EU lawmakers on Thursday voted to exclude Elon Musk from a shortlist drawn up for the bloc’s top rights honour, the Sakharov Prize, which they will award next week.
The frontrunner for the prize is Mahsa Amini, the Iranian Kurd who died while in police custody in Iran last year, and the “Woman, Life, Freedom” movement that sprang up to protest her death and denounce Iran’s Mullah-led government.
The nomination covering Amini and the movement has the backing of the three biggest political groupings in the European Parliament.
Filling the other two nomination slots on the shortlist are: two Nicaraguan rights defenders, Vilma Nunez de Escorcia and Bishop Rolando Jose Alvarez Lagos; and three women campaigning for abortion rights, Justyna Wydrzynska from Poland, Morena Herrera from Salvador and Colleen McNicholas from the United States.
Musk, the billionaire boss of X, formerly called Twitter, who styles himself as a “free-speech absolutist” had been put forward for the prize by a small far-right bloc in the parliament.
Musk is currently in the crosshairs of the European Commission for disinformation spreading on X following Hamas’s attack inside Israel last weekend.
X insists it has already removed or labelled “tens of thousands” of such posts.

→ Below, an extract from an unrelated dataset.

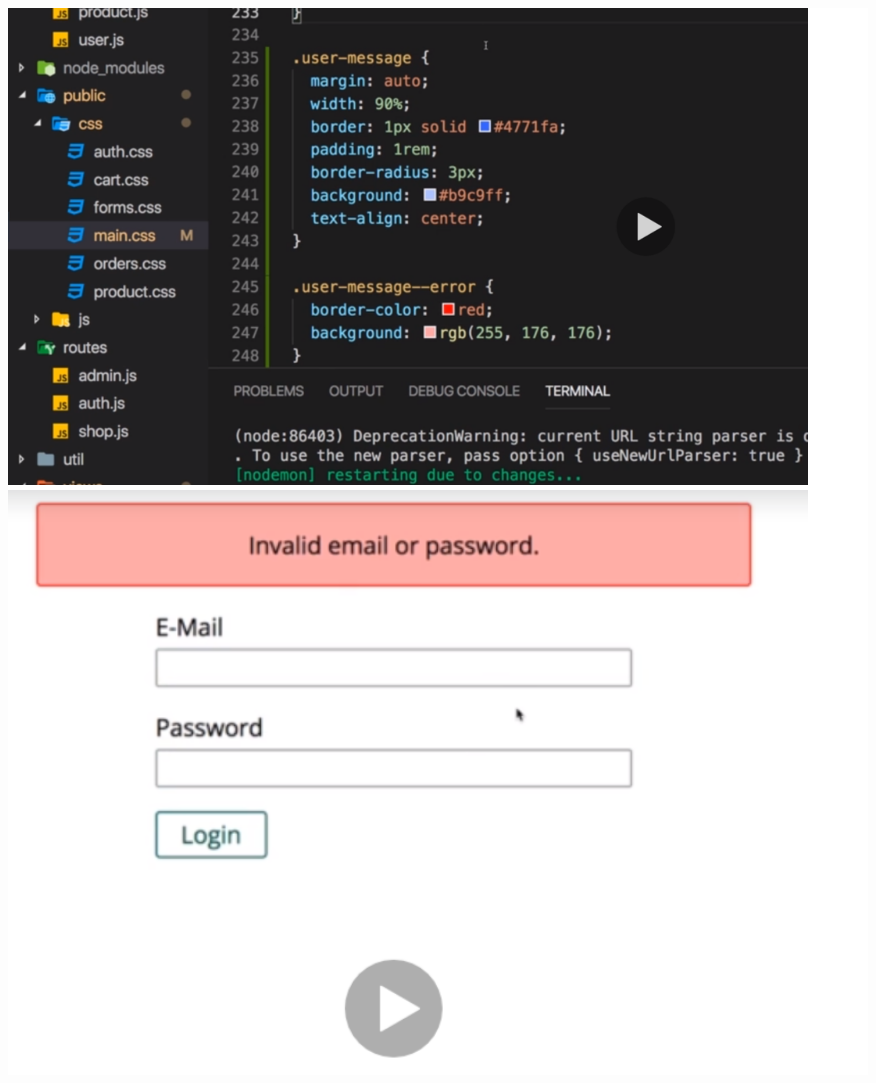 <img src="./assets/S15/97.png" alt="packages" width="800"/>
<img src="./assets/S15/98.png" alt="packages" width="800"/>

The winner of the Sakharov Prize is to be announced in a week’s time, on October 19, at the European Parliament’s plenary session in Strasbourg, France.

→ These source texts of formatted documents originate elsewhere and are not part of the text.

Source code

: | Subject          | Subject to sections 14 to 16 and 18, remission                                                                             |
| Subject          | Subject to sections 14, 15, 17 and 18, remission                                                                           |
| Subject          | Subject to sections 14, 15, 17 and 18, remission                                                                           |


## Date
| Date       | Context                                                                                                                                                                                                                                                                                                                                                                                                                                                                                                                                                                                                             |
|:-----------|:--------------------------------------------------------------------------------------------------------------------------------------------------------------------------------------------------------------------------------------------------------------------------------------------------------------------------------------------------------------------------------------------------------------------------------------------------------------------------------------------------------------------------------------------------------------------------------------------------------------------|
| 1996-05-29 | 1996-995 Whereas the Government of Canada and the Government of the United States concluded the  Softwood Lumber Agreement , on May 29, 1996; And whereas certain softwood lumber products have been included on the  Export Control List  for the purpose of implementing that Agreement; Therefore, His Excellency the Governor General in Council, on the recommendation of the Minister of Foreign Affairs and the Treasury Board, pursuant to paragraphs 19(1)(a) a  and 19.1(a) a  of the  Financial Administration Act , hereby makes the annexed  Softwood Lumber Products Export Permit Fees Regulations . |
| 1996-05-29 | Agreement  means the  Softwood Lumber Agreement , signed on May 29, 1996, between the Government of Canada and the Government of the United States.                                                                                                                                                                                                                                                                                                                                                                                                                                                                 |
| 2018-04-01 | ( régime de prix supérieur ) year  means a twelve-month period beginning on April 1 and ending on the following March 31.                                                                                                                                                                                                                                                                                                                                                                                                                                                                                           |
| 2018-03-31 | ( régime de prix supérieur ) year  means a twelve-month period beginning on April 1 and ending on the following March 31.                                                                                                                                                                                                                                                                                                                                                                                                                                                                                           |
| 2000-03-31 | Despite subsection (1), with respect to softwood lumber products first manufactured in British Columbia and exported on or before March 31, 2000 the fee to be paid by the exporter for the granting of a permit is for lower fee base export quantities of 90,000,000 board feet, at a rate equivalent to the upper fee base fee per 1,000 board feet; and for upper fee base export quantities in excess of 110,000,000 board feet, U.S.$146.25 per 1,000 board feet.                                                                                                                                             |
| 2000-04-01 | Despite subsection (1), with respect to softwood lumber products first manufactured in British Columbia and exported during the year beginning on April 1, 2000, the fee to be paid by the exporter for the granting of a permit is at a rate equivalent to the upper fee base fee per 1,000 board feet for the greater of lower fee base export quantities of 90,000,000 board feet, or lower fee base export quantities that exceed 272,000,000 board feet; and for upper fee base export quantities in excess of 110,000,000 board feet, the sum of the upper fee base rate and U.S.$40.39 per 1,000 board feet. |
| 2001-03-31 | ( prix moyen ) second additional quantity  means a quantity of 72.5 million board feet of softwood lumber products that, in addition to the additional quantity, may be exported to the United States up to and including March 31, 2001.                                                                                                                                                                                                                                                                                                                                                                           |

The honour, which comes with a 50,000-euro ($53,000) endowment, will be handed over in a ceremony on December 13.
Last year the prize went to the Ukrainian people for defending their country from Russia’s invasion.
Previous winners include imprisoned Russian dissident Alexei Navalny, Venezuela’s opposition, Pakistani female education activist Malala Yousafzai, the United Nations, and South African anti-apartheid activist and former president Nelson Mandela.